Transaksi di bursa efek diperkirakan akan turun karena ada libur Lebaran. Situasi itu menyebabkan pergerakan indeks harga saham gabungan bakal terbatas pada Mei 2021.
Oleh
Joice Tauris Santi
·2 menit baca
JAKARTA, KOMPAS — Pergerakan Indeks Harga Saham Gabungan atau IHSG diperkirakan masih tetap berada pada rentang pendek, bahkan cenderung melemah. Namun, masih ada beberapa sektor yang dapat dicermati.
”Transaksi di bursa diperkirakan akan turun karena ada libur Lebaran, menyebabkan juga pergerakan pasar akan terbatas sepanjang Mei,” kata Senior Information Mirae Asset Sekuritas Martha Christina, di Jakarta, Kamis (6/5/2021). Martha mencermati, area support indeks berada pada kisaran 5.883-5.735, sementara area resisten pada kisaran 6.115-6.281.

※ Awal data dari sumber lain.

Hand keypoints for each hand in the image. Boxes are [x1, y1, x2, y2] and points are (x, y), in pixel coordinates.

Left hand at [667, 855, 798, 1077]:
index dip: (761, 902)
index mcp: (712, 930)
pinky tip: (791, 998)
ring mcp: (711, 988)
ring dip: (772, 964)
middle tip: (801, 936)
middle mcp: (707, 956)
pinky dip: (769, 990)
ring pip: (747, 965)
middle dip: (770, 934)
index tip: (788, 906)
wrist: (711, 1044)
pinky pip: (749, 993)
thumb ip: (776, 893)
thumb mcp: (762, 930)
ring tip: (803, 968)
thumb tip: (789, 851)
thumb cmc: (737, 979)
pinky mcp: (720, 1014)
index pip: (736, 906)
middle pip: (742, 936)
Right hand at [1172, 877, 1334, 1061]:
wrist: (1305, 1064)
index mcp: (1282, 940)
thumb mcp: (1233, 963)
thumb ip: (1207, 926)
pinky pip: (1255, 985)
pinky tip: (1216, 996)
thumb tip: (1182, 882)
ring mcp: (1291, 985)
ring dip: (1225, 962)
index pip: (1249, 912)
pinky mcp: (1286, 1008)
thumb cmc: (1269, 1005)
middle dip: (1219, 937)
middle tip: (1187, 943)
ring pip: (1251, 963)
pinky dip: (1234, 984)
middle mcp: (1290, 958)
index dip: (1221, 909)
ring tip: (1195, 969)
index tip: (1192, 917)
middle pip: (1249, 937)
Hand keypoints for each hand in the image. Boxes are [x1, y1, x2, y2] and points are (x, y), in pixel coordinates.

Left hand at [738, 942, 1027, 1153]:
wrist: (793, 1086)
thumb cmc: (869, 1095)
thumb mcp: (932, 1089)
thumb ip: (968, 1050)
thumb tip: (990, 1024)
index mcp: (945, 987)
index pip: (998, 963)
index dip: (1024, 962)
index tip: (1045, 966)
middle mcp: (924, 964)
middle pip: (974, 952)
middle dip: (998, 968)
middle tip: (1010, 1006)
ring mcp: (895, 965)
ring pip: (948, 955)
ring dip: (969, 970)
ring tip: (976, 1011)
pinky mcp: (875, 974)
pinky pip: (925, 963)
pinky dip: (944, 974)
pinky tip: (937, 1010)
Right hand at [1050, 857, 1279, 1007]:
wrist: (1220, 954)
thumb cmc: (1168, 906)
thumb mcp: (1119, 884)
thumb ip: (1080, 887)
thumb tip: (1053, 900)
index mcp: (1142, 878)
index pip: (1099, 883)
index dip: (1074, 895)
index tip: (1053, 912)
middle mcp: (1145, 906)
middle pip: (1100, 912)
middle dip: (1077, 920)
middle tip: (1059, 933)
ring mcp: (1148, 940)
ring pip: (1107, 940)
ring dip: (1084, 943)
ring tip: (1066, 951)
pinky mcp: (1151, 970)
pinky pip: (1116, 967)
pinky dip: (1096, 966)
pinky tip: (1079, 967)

Nilai transaksi saham diperkirakan akan menurun, terutama karena libur Idul Fitri 2021. Selain itu, para investor masih menahan diri untuk tidak terlalu banyak bertransaksi sembari menantikan publikasi laporan keuangan emiten untuk triwulan I-2021. Rerata nilai transaksi April tercatat Rp 9,42 triliun dan sudah turun menjadi Rp 9,14 triliun sejak awal Mei. Angka itu turun dari rata-rata Januari-Maret yang mencapai Rp 15,69 triliun per hari.
Ada tiga faktor ekonomi makro domestik yang dapat menjadi katalis positif pergerakan saham di bursa. Data historis angka pertumbuhan ekonomi, data manufaktur dari indeks manajer pembelian (purchasing manager index/PMI) yang membaik, menurut Martha, masih menjadi penunjang prospek ekonomi. Dia menambahkan, dua katalis positif lainnya adalah potensi kenaikan harga komoditas dan sudah berjalannya vaksinasi Covid-19 di dalam negeri.
Meski demikian, ada faktor pemberat juga. Kemungkinan peningkatan kasus baru Covid-19 setelah libur panjang Lebaran berpotensi menjadi katalis negatif. Namun, jika angka Covid-19 masih stabil dan tidak mengalami kenaikan berarti karena pembatasan mudik yang berhasil oleh pemerintah, maka faktor itu dapat beralih menjadi faktor positif bagi pergerakan pasar saham.
Sedangkan di pasar obligasi, analis obligasi Mirae, Dhian Karyantono, mengatakan, faktor ekonomi makro yang positif dapat mengangkat harga obligasi pemerintah, juga menurunkan tingkat imbal hasilnya di pasar.
”Hingga Juni, harga surat berharga negara (SBN) tenor acuan 10 tahun dapat naik dan menurunkan yield-nya hingga di bawah 6 persen pada triwulan III-2021,” kata Dhian.
Dhian mengatakan, SBN acuan bertenor 10 tahun sudah turun sejak awal tahun dan membuat yield naik hingga di kisaran 6,5 persen. Pergerakan harga dan yield obligasi di pasar sekunder saling bertolak belakang. Yield juga lebih umum dijadikan acuan transaksi obligasi dibanding harga karena mencerminkan kupon, tenor, dan risiko dalam satu angka.
Dhian juga memprediksi kondisi makroekonomi global, khususnya yang dipicu kekhawatiran inflasi di AS, sempat memicu kenaikan yield obligasi Pemerintah AS (US Treasury), menekan nilai tukar rupiah terhadap dollar AS, dan menaikkan indikator risiko Indonesia.